Investment In India | "Intel Capital looking for product company opportunities in India"

By: Sridhar K. Chari 
Source: http://www.livemint.com
Category: Investment In India

Bangalore: Intel Capital, chip maker Intel Corp.’s global investment arm, is keen on using some of the $50 million (around Rs. 257 crore) left over from its $250 million India Technology Fund to finance product start-ups this year—to fuel greater adoption of the chips it hopes to make for tablet computers and smartphones.

It is particularly keen on a tablet for the education sector, increasingly seen as a huge market opportunity in India.

“If somebody can come up with an innovative tablet, with an innovative interface—after all, we are a country of many languages—that would be of great interest,” said Sudheer Kuppam, Intel Capital managing director for India, Japan, Australia, New Zealand and South-East Asia.

“For 2012 and beyond, Intel Capital’s global focus is on ultrabooks, smartphones, tablets, and services around cloud and security,” he said in an interview. “I would like to see Indian entrepreneurs come up with their share of offerings.”

Nitin Khanapurkar, executive director at consulting firm KPMG, said there is space in India for better tablets than low-cost ones such as Aakash, the Indian government’s sub-$35 tablet for students.
“People have already seen the high-end tablets. So, even for educational use, if someone can create a device with better performance, may be using Intel chips, at a higher price point, it can find space,” he said. “But content and pricing of content will also become important.”

The India Technology Fund, set up in December 2005, began investing in May 2006. So far it has invested $200 million. In 2011, its investments totalled $56 million, a “record year for Intel Capital”, said Kuppam.
Most of these investments, however, went into services companies. Of the 17 companies it invested in last year, only two are product companies—Saankhya Labs Pvt. Ltd, a semi-conductor company, and Duron Energy Pvt. Ltd, which makes affordable solar power products for off-grid use. Both are based in Bangalore.

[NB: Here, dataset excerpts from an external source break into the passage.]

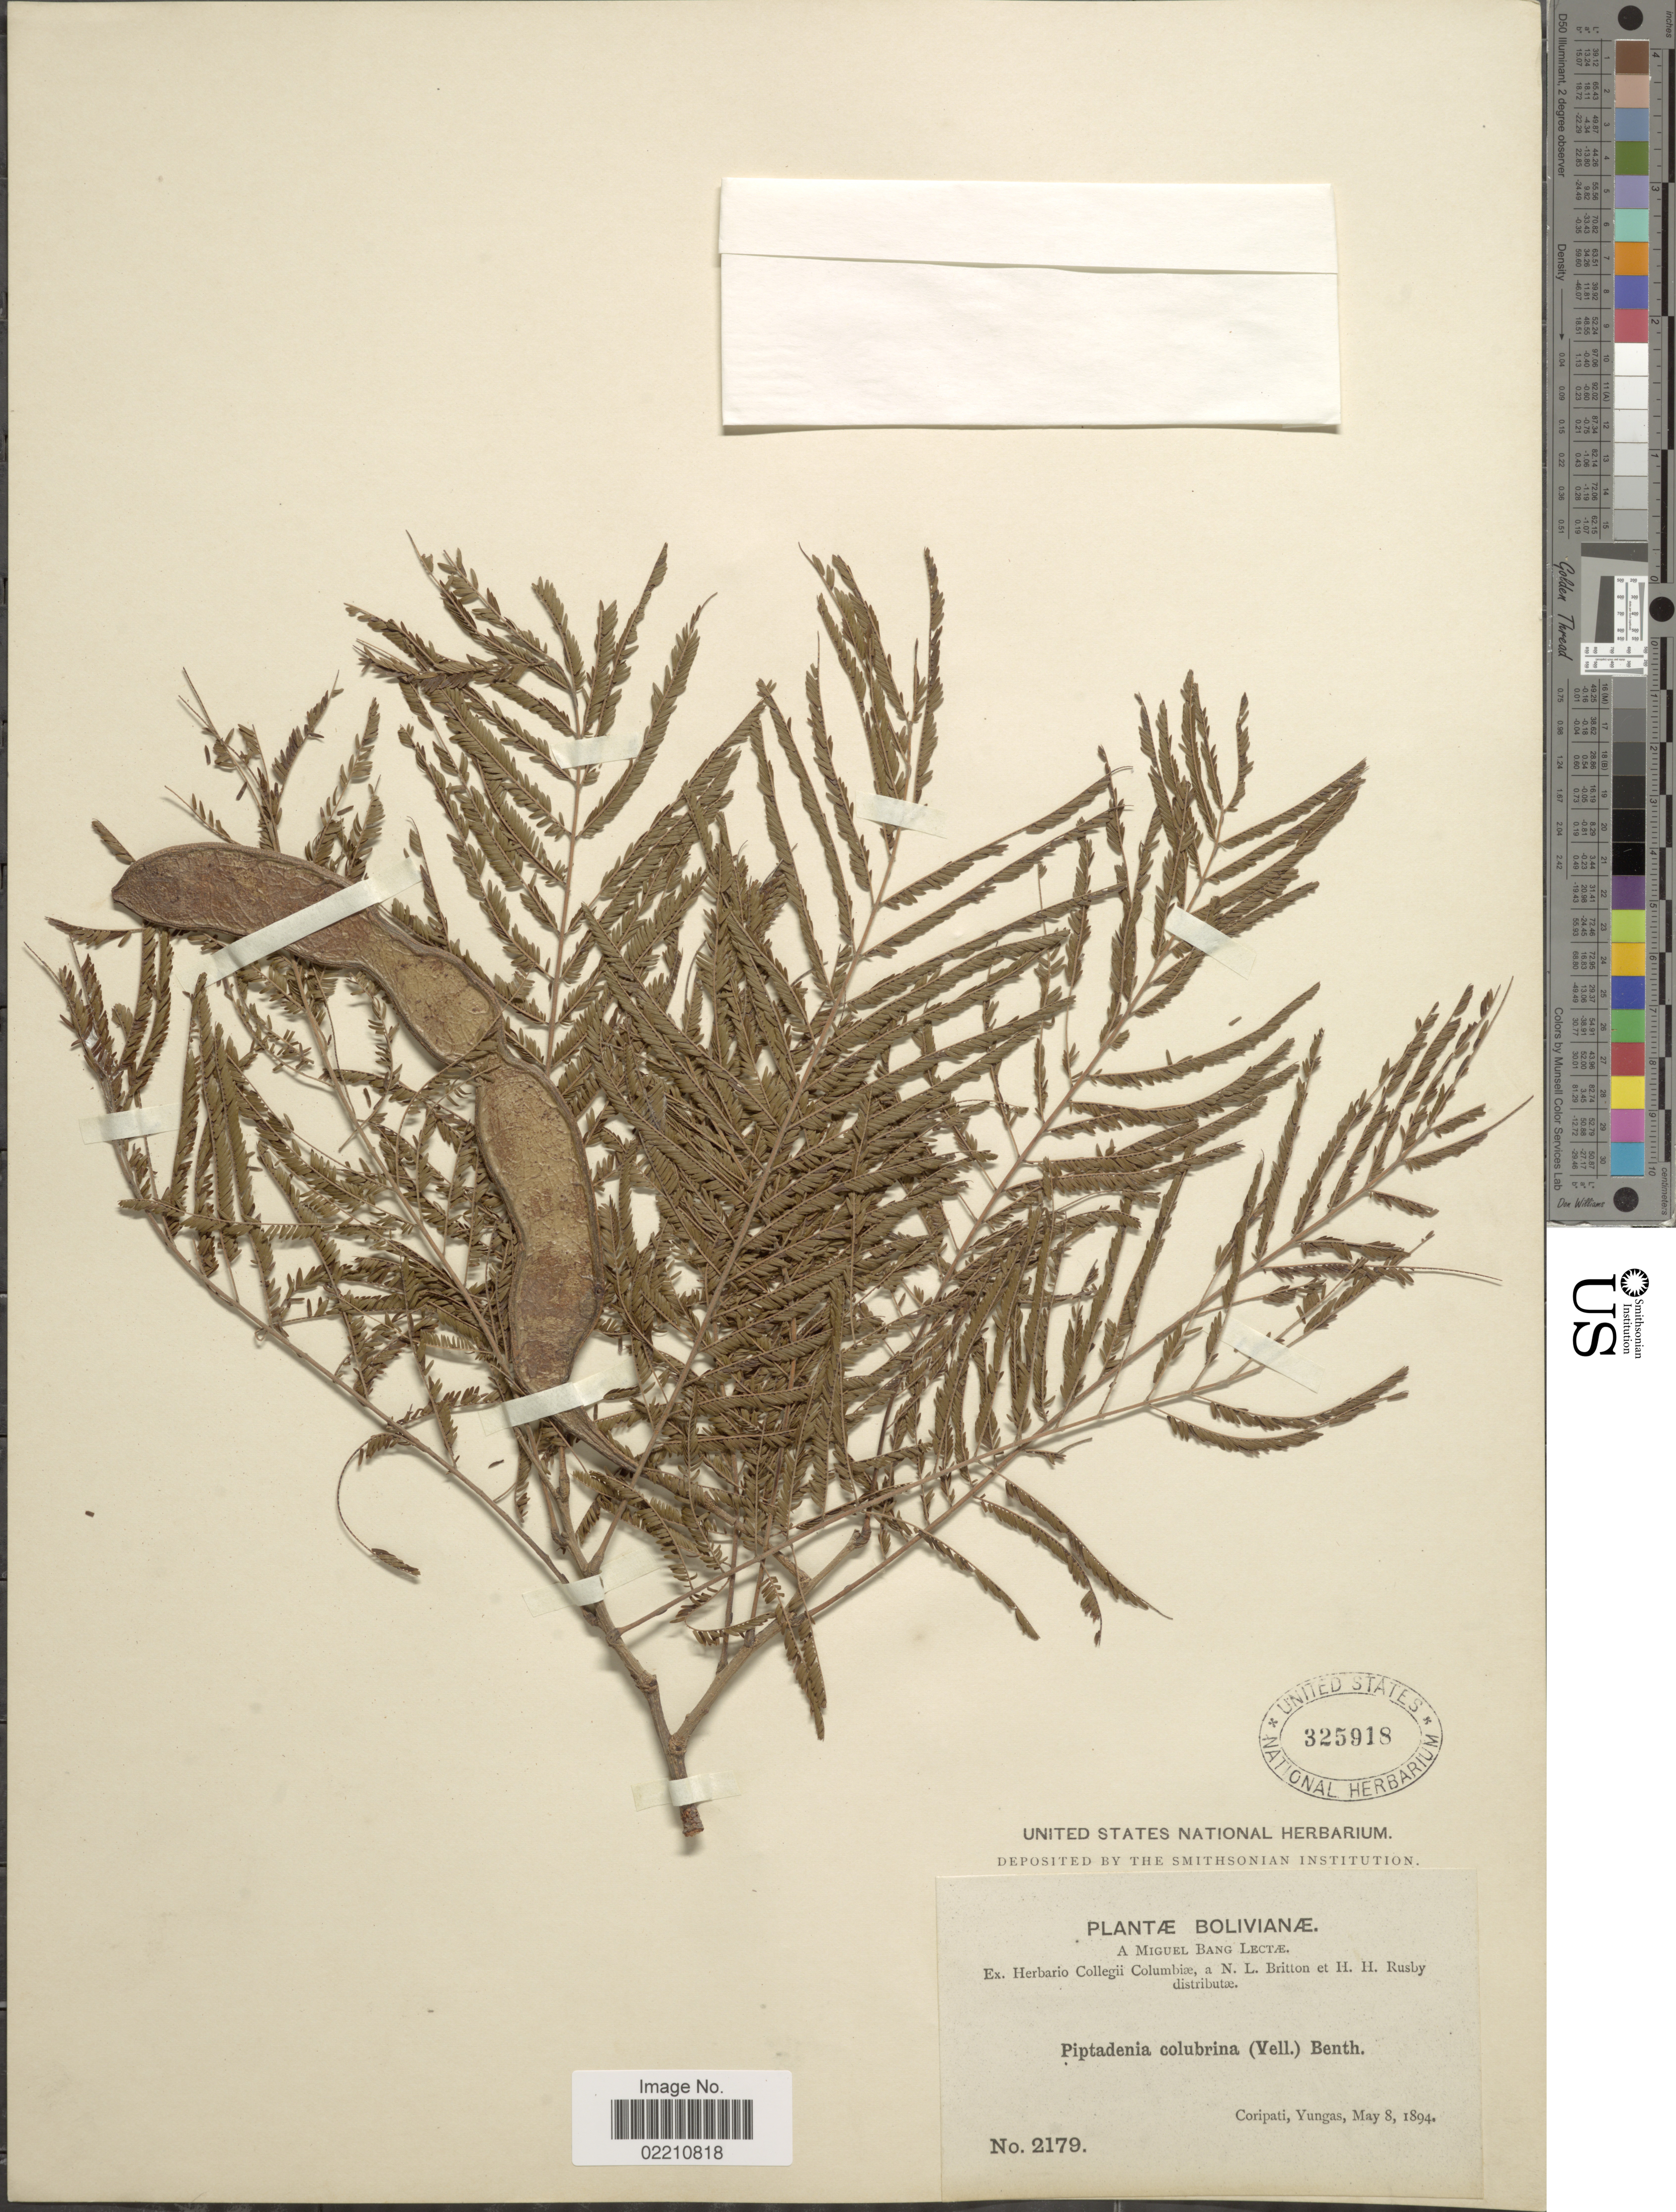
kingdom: Plantae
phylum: Tracheophyta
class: Magnoliopsida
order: Fabales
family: Fabaceae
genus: Anadenanthera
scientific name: Anadenanthera colubrina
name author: (Vell.) Brenan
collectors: M. Bang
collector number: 2179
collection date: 1894-05-08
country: Bolivia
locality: Coripati, Yungas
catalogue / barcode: US 325918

“It is the other way around not only in the US but even in China. It was in 2011 that we for the first time saw product innovation in India. We do expect a kind of increase in the product innovation space,” said Kuppam.

For that to happen in India, Intel Capital, like any venture capital or private equity firm, is looking for ideas with large market opportunities, given that product start-ups are capital intensive. The second aspect is expertise.

“Currently, most of the product design and R&D expertise resides in the West. But that is slowly changing. MNCs have completed around a decade here in India and there is a critical mass with industrial experience. Whether they are exposed to the latest and greatest is a question, but it is happening,” Kuppam said.
On services, Kuppam cited Intel Capital’s investment in Ashok Soota’s Happiest Minds Technologies Pvt. Ltd as an example. “We invested because of Soota’s vision to bring cloud and security services to India,” he said.

Intel Capital typically does not release investment figures for individual companies, preferring to club a few together and provide a consolidated number. Saankhya Labs and Duron Energy, for example, were among six companies for which funding of $20 million was announced in September.

Intel Capital has been vocal about its intent to get into the smartphone business, currently dominated by ARM Ltd’s architecture-based chips. This, too, creates investment opportunities, Kuppam said.

“Any time you are talking about new products, to bring out an Intel Inside smartphone you have to port the operating system to Intel architecture. A Chinese company we funded in 2011, called Borqs, is doing just that, on Android,” Kuppam said.

Intel Capital considers itself a “stage-agnostic” strategic investor—meaning it funds starts-ups regardless of their phase of growth, but the bulk of its investments are mid- to late-stage. “That is where the capital requirements are largest. We look for meaningful ownership, which means at least 10%, so that means we have to write the big checks,” Kuppam said.